MediaFM is Netflix’s in‑house multimodal transformer that converts shot‑level audio, video, and text into unified embeddings for large‑scale content analysis.

Data Preparation and Shot Representation

Each movie or episode is split into shots using a shot‑boundary detector the three modality embeddings are then combined into a single vector.

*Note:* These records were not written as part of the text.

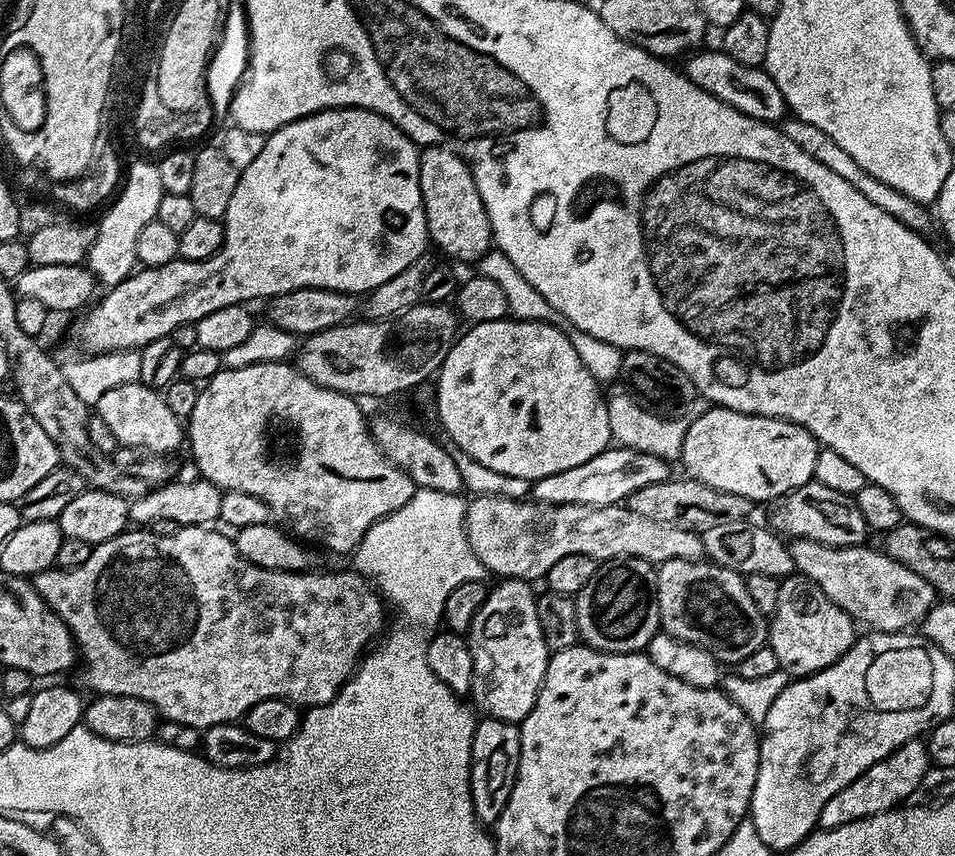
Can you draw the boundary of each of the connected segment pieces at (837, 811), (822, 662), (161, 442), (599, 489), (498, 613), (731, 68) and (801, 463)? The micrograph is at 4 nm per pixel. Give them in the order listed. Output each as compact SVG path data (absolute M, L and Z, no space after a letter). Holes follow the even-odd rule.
M917 738L898 746L898 750L891 752L882 762L870 766L850 786L838 790L826 806L822 806L820 815L820 828L837 828L846 822L855 820L865 820L887 813L892 808L901 807L905 802L911 801L916 791L920 788L920 783L928 776L930 761L928 756L928 746L923 739ZM909 799L909 800L908 800Z
M793 574L783 577L780 581L778 604L768 620L767 647L772 648L779 669L788 672L792 678L813 676L815 672L826 670L826 666L838 662L838 658L842 658L842 654L850 650L852 643L858 639L858 631L856 632L855 627L857 628L857 625L852 617L846 614L846 610L842 610L833 600L826 598L826 594L822 594L822 590L813 580Z
M137 382L106 390L106 394L98 398L94 412L102 418L102 422L106 422L106 426L110 426L110 430L114 430L117 445L138 446L151 452L172 454L186 440L181 417L171 412L170 406L166 406L163 395L157 389L149 388L146 384Z
M609 446L602 454L595 455L580 466L573 466L571 470L562 470L562 474L550 474L550 478L535 481L531 485L530 496L533 501L542 504L594 505L604 508L606 505L627 501L628 496L642 486L669 479L672 474L670 468L669 461L656 455Z
M507 578L497 584L500 585L489 591L466 633L478 681L478 687L470 698L477 709L481 708L484 716L519 724L530 710L534 710L550 651L539 622L538 596L532 593L533 585L527 580Z
M723 50L704 51L693 51L687 57L688 65L683 65L682 68L684 75L690 78L690 82L694 82L694 86L714 94L714 98L734 106L734 110L755 120L776 124L785 119L788 104L784 100L782 90L778 90L778 82L774 82L774 78L770 78L770 74L763 67L751 68L734 62L734 58L727 56Z
M710 406L706 414L695 417L686 430L682 446L682 465L691 479L730 494L742 494L753 502L771 502L798 486L806 486L814 480L814 462L818 462L818 441L800 424L780 420L777 416L755 416L738 410Z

Apply shot boundary detection to segment titles.
Extract visual features with a pretrained CNN.
Generate audio embeddings via a spectrogram‑based encoder.
Produce subtitle/text embeddings using Netflix’s post‑training framework.
Concatenate and L2‑normalize to a 2304‑dimensional fused vector.

Model Architecture

The core is a BERT‑style transformer that processes sequences of fused shot embeddings, enriched with a global title token.

Input: up to 512 ordered shot embeddings per sequence.
Special [GLOBAL] token carries title‑level metadata.
12‑layer transformer encoder with multi‑head attention.
Position embeddings capture temporal order.
Output: contextualized shot vectors ready for downstream probes.

Training Objectives and Optimization

MediaFM learns via a self‑supervised Masked Shot Modeling (MSM) task, predicting masked shot embeddings.

Randomly mask 20% of shot vectors and replace with a learnable [MASK] token.
Loss: minimize cosine distance between predicted and original embeddings.
Optimizer mix: Muon for hidden layers, AdamW for the rest.
Training runs on multi‑GPU clusters with mixed‑precision.
Early stopping based on validation MSM loss.

Evaluation, Probes, and Business Applications

After training, frozen embeddings are assessed with linear probes on several production tasks.

Clip‑level popularity prediction using a single linear classifier.
Ad‑break relevance ranking by feeding contextual shot vectors.
Automatic tag generation for new titles.
Embedding‑in‑context improves accuracy over isolated clip embeddings.
Results reported in internal performance dashboards.